Der Frühling macht dem hartnäckigen Winter leider rasch wieder Platz und die Tage darauf sind wieder grau und nass. Die Nächte klar und frostig kalt. Trotzdem geniessen wir fast 14 Tage im Busch ohne Luxus oder Verbindung zur Aussenwelt.

Am Donnerstag 24. Mai parken wir kurz nach Mittag bei der Stellako Lodge in der Nähe von Fraser Lake. Hier leben Trudi und Erwin, die Elter unserer Freundin Corinne. Wir werden herzlich empfangen und uns scheint, als wäre heute eher der 24. Dezember, es fühlt sich an wie Weihnachten: Es gibt frisch gebackene Züpfe, wir werden von Erwin bekocht, stossen mit Rotwein an und nach zwei Wochen geniessen wir die erste warme Dusche.

4 Gedanken zu „Mount Michie Farm bis Fraser Lake (11.05.-24.05.12)

  1. hast du, rené, mein schallenes lachen gehört? was war wohl der grund dafür?
    „rené het chaut“ dieser kleine satz hat es ausgelöst. juhuiiiii monique endlich durftest du mal den luxus der heizung geniessen. und gäu rené „me wird haut äuter……“
    wir freuen uns auf weitere so spannende berichte. herzliche grüsse barbara und röbi

  2. Hallo Zusammen. Das tönt ja alles gut und wir lesen immer gespannt die neuesten Nachrichten von Euch. @René: das mit dem Sattel funktioniert gut und die ersten Ponto-Wettbewerbe sind absolviert. Gruss aus Wiedlisbach!

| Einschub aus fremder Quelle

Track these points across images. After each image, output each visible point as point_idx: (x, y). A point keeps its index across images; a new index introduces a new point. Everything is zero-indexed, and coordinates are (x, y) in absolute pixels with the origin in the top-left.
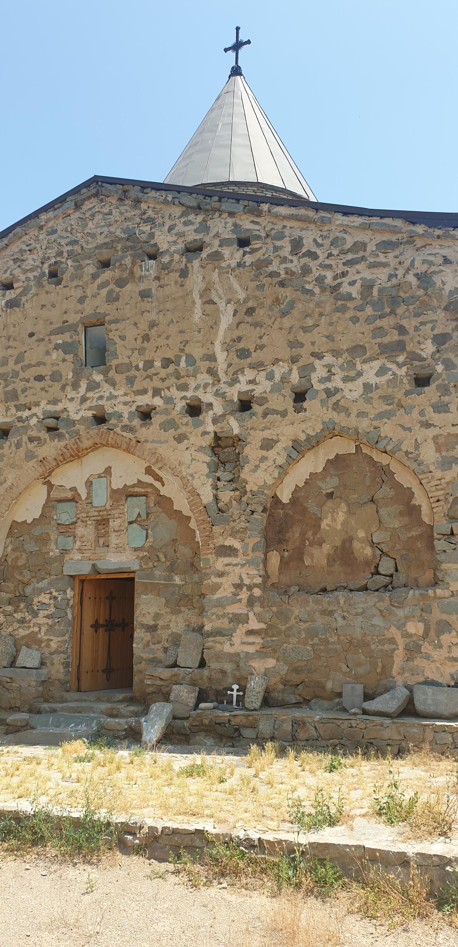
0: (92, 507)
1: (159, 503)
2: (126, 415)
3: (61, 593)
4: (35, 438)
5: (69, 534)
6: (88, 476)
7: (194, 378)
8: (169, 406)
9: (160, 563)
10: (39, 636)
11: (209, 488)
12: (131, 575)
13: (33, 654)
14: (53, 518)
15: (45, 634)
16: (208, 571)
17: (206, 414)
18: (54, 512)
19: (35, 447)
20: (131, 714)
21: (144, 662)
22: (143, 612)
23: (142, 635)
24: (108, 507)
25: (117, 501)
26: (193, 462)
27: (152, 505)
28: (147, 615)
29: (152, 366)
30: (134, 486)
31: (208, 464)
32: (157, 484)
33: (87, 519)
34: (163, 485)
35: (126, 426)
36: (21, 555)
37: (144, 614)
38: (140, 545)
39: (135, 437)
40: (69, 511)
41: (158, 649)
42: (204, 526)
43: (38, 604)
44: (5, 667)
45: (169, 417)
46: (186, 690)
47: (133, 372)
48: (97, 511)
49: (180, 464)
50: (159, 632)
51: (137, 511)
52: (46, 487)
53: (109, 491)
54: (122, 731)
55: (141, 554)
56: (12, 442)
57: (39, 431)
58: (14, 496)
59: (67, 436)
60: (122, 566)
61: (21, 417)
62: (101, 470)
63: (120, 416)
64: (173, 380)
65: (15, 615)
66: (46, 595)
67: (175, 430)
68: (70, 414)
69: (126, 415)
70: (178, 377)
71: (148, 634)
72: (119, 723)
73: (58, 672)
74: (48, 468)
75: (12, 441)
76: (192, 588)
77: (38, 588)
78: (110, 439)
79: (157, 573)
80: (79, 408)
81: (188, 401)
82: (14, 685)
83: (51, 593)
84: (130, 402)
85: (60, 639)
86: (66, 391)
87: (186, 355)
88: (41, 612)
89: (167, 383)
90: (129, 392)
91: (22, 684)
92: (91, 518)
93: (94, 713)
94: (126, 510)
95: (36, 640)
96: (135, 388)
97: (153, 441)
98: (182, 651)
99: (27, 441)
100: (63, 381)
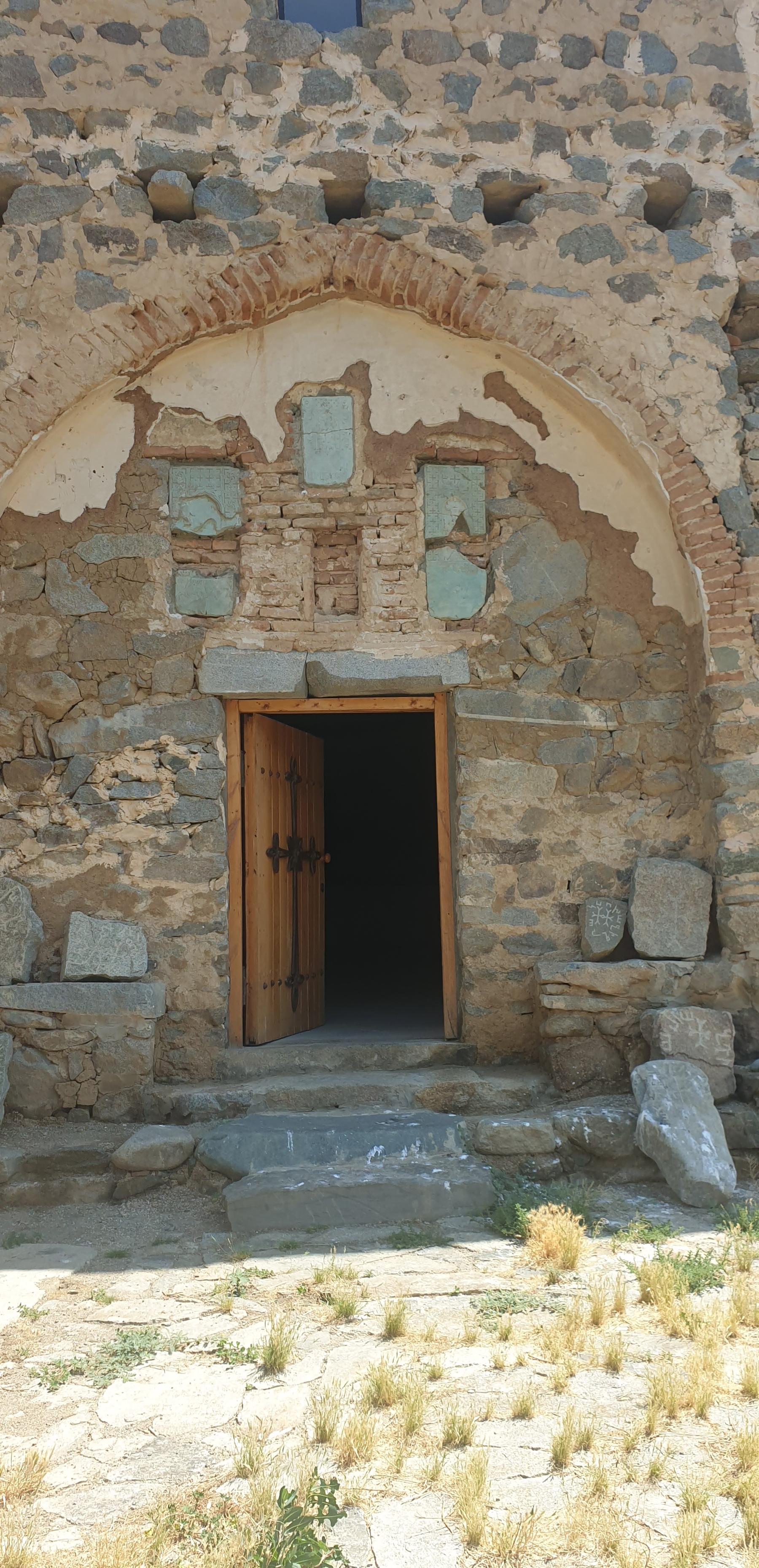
0: (302, 485)
1: (530, 488)
2: (444, 199)
3: (195, 748)
4: (115, 231)
5: (212, 569)
6: (287, 385)
7: (666, 113)
8: (589, 186)
9: (534, 668)
10: (125, 880)
11: (730, 445)
12: (424, 704)
13: (121, 934)
14: (156, 512)
15: (148, 874)
16: (734, 685)
17: (710, 226)
18: (159, 494)
19: (112, 261)
20: (508, 1102)
21: (499, 947)
22: (487, 807)
23: (490, 871)
24: (358, 488)
25: (390, 471)
26: (678, 362)
27: (503, 493)
28: (502, 816)
29: (529, 55)
30: (446, 429)
31: (723, 374)
32: (526, 431)
33: (284, 523)
34: (544, 434)
35: (447, 230)
36: (42, 625)
37: (491, 813)
38: (469, 611)
39: (478, 270)
40: (217, 494)
41: (544, 911)
42: (716, 555)
43: (109, 780)
44: (14, 982)
45: (593, 220)
46: (701, 1023)
47: (466, 65)
48: (320, 500)
49: (634, 363)
50: (542, 862)
51: (456, 507)
52: (128, 411)
53: (360, 440)
54: (546, 1154)
55: (474, 639)
56: (23, 234)
57: (128, 212)
58: (40, 419)
59: (233, 238)
60: (411, 673)
61: (54, 155)
62: (334, 371)
63: (426, 197)
64: (601, 108)
65: (24, 815)
66: (141, 755)
67: (614, 262)
68: (244, 169)
69: (444, 199)
70: (619, 102)
71: (509, 868)
72: (536, 1133)
73: (200, 986)
74: (161, 337)
75: (22, 231)
76: (643, 738)
77: (110, 732)
78: (386, 268)
79: (528, 694)
80: (273, 154)
81: (651, 180)
82: (69, 1035)
83: (160, 749)
84: (455, 158)
85: (203, 888)
86: (225, 90)
87: (644, 37)
88: (125, 806)
89: (581, 115)
90: (453, 123)
91: (100, 1030)
92: (298, 522)
93: (389, 1104)
94: (419, 503)
95: (113, 893)
96: (475, 115)
97: (540, 288)
98: (644, 914)
99: (83, 239)
100: (214, 57)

  3. Hallo Zusammen sind begeistert die Berichte zulesen
    Leider klappt es mit dem Velofahren nicht so richtig aber ich gebe mir ale mühe . Einen Lieben Gruss an beide Hausi und Brigitt

  4. Hallo zäme
    nachträglich wünschen wir dir Rene alles Liebe und Gute zum Geburtstag, Dass ihr noch viel Freude zusammen auf eurer Reise erlebt und gesund und munter wieder zurückkehrt . Geniesst es ,und noch viel viel schöne Momente.